[Start of Attachment]
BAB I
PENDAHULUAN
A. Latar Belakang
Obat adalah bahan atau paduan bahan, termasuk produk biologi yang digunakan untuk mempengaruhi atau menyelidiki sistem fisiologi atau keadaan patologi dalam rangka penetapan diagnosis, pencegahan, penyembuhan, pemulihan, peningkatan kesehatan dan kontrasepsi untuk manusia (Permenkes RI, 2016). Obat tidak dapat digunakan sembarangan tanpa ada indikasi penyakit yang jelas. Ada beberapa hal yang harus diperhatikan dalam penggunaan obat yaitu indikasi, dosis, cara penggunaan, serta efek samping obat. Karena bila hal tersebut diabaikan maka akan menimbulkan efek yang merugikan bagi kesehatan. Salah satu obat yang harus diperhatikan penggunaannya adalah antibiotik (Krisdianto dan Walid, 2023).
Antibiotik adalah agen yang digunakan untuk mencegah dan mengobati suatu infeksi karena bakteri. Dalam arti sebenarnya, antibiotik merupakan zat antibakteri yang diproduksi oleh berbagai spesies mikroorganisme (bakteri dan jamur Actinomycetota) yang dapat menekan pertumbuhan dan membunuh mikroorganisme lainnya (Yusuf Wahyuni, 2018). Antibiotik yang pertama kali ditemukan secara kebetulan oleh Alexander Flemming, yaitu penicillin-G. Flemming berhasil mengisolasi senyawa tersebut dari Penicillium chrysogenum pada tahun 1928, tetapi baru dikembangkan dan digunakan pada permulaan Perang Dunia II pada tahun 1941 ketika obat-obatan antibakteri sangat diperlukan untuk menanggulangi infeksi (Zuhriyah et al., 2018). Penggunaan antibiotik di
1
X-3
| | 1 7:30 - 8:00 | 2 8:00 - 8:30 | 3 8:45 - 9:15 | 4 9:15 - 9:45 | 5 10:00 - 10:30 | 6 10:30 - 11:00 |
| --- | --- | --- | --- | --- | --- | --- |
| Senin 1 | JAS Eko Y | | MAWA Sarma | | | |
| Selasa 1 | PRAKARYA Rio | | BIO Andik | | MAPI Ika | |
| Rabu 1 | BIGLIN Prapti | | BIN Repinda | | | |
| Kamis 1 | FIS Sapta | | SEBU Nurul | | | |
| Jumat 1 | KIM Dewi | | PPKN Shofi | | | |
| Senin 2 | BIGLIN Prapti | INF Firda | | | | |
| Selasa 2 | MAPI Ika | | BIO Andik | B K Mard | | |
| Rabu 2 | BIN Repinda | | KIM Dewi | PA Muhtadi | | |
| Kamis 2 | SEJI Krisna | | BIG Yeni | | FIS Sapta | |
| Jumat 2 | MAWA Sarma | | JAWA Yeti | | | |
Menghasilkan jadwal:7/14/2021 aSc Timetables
[End of Attachment]
[Start of Attachment]
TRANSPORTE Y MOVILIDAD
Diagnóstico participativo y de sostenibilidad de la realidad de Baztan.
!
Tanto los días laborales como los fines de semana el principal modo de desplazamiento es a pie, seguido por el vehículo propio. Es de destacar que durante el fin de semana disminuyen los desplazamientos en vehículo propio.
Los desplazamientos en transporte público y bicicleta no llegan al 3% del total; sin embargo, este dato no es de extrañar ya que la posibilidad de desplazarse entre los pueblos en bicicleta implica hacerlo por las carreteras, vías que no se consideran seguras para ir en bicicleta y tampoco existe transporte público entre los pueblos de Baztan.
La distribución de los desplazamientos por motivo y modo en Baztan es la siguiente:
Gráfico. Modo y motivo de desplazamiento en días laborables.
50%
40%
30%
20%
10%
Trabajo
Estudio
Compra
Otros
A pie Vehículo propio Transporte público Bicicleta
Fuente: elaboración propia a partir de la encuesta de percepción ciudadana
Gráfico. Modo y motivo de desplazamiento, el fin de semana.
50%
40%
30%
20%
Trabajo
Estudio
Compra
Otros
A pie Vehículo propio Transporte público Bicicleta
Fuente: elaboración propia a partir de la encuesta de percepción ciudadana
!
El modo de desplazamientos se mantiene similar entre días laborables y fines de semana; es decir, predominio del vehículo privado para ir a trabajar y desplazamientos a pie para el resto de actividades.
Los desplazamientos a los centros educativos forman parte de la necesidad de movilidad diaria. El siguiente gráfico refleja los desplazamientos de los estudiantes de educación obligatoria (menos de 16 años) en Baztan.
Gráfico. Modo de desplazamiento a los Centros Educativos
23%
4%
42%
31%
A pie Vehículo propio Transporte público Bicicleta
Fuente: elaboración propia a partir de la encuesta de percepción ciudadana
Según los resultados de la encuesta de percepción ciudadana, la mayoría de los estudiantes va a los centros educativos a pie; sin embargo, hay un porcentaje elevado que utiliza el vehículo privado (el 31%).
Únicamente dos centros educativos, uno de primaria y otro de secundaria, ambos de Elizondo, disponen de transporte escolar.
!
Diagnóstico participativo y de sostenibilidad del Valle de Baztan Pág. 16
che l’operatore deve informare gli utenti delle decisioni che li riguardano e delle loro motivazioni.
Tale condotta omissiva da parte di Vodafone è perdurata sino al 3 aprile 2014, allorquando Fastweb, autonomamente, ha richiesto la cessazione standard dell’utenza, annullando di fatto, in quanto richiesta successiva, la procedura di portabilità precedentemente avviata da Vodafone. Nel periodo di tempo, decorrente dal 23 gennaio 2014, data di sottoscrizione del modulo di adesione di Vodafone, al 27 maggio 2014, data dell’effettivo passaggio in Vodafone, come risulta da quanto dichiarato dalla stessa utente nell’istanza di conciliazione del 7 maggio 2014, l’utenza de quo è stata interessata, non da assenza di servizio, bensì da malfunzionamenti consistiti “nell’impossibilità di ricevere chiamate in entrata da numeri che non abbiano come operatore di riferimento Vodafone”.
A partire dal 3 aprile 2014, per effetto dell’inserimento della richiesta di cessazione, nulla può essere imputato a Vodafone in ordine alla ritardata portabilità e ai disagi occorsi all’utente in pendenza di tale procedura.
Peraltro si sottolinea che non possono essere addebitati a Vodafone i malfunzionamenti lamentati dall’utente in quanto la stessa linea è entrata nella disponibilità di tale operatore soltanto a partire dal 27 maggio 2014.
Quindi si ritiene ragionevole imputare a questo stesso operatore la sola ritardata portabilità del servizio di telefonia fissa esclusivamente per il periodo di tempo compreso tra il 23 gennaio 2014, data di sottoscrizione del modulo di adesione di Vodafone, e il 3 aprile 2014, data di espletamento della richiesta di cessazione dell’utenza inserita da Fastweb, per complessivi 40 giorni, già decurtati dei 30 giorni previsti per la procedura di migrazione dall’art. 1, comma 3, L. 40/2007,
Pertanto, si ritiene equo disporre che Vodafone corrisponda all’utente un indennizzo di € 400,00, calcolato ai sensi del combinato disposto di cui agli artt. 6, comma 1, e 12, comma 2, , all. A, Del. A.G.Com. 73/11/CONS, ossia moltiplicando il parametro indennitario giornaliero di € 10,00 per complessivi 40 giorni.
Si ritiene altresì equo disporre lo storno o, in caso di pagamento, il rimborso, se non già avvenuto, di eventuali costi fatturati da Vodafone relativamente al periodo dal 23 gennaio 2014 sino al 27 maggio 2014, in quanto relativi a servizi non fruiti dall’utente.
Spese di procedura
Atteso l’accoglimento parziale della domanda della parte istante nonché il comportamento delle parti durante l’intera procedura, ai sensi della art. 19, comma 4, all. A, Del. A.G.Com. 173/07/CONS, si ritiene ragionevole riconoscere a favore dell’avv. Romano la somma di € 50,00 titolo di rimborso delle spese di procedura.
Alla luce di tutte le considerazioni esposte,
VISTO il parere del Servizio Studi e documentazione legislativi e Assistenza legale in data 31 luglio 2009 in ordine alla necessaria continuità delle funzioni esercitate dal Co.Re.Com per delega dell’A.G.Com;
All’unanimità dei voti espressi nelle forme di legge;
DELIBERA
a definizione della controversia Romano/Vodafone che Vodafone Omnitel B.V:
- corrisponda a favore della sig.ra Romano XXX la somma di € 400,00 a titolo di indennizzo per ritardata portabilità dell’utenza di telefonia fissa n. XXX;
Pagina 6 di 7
[End of Attachment]
[Start of Attachment]
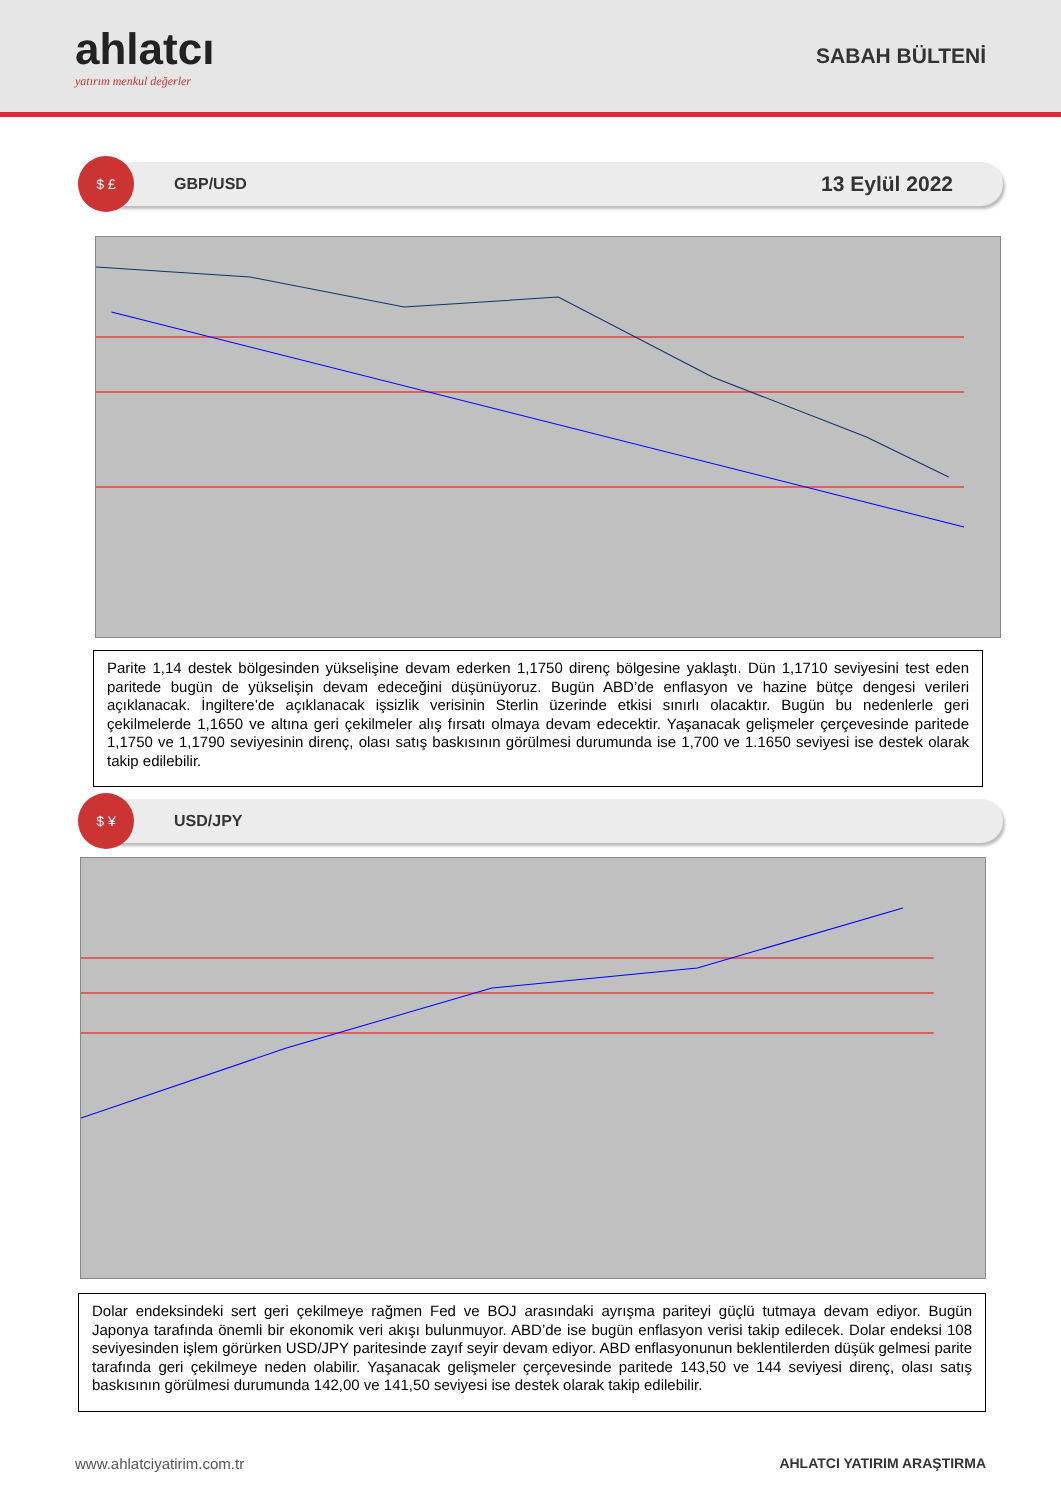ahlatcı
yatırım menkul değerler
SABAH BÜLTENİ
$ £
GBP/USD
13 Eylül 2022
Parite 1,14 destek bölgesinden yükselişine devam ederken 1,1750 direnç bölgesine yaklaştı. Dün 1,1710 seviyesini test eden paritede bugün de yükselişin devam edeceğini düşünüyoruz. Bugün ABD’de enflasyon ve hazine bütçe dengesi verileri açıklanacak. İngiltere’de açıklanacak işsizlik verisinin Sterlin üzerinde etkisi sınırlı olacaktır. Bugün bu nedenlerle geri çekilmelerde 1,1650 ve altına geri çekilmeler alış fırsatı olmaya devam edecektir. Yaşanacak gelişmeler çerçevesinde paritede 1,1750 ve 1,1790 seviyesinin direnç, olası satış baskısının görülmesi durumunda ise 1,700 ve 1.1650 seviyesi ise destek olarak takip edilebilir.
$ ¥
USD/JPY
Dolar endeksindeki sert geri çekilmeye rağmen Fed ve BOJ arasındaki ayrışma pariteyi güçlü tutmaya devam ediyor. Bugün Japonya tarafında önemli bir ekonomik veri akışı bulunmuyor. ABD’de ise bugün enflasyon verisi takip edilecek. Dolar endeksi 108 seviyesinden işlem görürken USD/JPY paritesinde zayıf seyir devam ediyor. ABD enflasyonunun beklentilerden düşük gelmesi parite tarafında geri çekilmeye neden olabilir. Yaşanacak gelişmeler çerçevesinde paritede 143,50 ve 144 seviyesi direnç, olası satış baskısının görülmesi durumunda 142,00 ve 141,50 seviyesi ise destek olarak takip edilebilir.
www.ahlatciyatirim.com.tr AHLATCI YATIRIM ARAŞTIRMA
[End of Attachment]
** Directive **
Could you write out, exactly as they stand, only the lines above that begin at the line with "Firda | | | | |" and stop after the line with "Menghasilkan jadwal:7/14/2021 aSc Timetables"?

** Solution to this task **
| Senin 2 | BIGLIN Prapti | INF Firda | | | | |
| Selasa 2 | MAPI Ika | | BIO Andik | B K Mard | | |
| Rabu 2 | BIN Repinda | | KIM Dewi | PA Muhtadi | | |
| Kamis 2 | SEJI Krisna | | BIG Yeni | | FIS Sapta | |
| Jumat 2 | MAWA Sarma | | JAWA Yeti | | | |
Menghasilkan jadwal:7/14/2021 aSc Timetables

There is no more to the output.